Seminggu terakhir, saya sanggup, dan bersedia, terlena mendengarkan swing jazz dan big bands. Beberapa hari sebelumnya, telingaku sempat rindu untuk dibelai oleh ejekan-ejekan dan sindiran-sindiran (meski tersamarkan dalam lagu cinta) Bob Dylan. Beberapa hari sebelumnya, terpaut rapat, hanya dipisahkan oleh matahari terbenam, seakan bioritme saya sedang berada dipuncak gelombangnya dan hanya dapat dipuaskan oleh Led Zeppelin, Pink Floyd, Bob Dylan versi konser atau dua album terakhir ("Time Out of Mind" dan "Love and Theft"). Anehnya, setelah periode swing, atau beberapa saat sebelum saya mulai tergoda untuk 'ganti aliran', saya merasa dapat menerima sedikit Andrea Boccelli. Sepanjang bulan ini, di lain pihak, satu-dua kali saya masih suka menyenandungkan "Summertime" versi Charlotte Church dalam filmnya "I'll Be There".
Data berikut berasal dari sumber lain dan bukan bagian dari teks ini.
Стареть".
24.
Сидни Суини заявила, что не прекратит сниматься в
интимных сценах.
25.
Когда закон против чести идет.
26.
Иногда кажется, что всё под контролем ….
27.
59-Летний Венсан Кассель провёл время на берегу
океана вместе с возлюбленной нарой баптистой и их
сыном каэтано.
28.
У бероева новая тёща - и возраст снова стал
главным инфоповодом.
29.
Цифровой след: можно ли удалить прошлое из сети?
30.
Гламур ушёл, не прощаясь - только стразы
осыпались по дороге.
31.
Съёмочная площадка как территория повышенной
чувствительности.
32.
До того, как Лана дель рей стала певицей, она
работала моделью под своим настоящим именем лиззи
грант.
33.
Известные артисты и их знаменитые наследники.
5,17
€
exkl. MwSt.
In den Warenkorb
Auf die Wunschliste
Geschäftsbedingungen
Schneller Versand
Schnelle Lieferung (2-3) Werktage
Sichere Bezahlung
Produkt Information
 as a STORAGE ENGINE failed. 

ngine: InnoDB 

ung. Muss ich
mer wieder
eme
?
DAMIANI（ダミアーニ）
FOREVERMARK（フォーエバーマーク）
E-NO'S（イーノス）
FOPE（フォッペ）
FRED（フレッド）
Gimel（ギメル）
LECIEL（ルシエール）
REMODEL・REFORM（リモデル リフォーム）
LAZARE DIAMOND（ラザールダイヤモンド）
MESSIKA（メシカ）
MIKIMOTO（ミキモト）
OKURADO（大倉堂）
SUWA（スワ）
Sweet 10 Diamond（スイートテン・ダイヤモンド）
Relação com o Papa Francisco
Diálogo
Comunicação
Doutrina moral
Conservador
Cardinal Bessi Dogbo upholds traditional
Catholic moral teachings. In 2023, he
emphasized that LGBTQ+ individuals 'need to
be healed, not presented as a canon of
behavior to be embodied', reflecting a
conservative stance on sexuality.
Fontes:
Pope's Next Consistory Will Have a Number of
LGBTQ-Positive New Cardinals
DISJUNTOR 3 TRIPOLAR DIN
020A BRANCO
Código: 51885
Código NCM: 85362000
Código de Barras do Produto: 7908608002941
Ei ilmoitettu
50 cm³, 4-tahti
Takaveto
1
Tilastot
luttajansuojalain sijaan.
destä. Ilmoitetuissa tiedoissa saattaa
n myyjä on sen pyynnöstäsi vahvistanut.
(O ya. Saat menulis ini, dini hari ini, sebenarnya saya sedang mendengarkan Alternative Rock. Staind, Muse, 30 Seconds To Mars, H.I.M., Dashboard Confessional, RHCP, Pearl Jam, Transplants)

Hmm. Hidup yang berisik, ya. Padahal saya masih jelas mengingat sekitar empat hari berturut-turut di kamar kos sempat tidak mendengarkan musik sama sekali (di tempat kerja mestinya musik pasti terdengar, tapi saat itupun begitu pulang kerja dan masuk rumah kos, serasa tiba-tiba menjadi senyap kembali). Dan, kalau tidak salah, empat hari itulah yang menumbuhkan sepercik pemikiran yang kemudian berkembang menjadi perenungan ini: berapa lamakah kamu dapat hidup tanpa musik dan tetap waras? Paling lama berapa hari?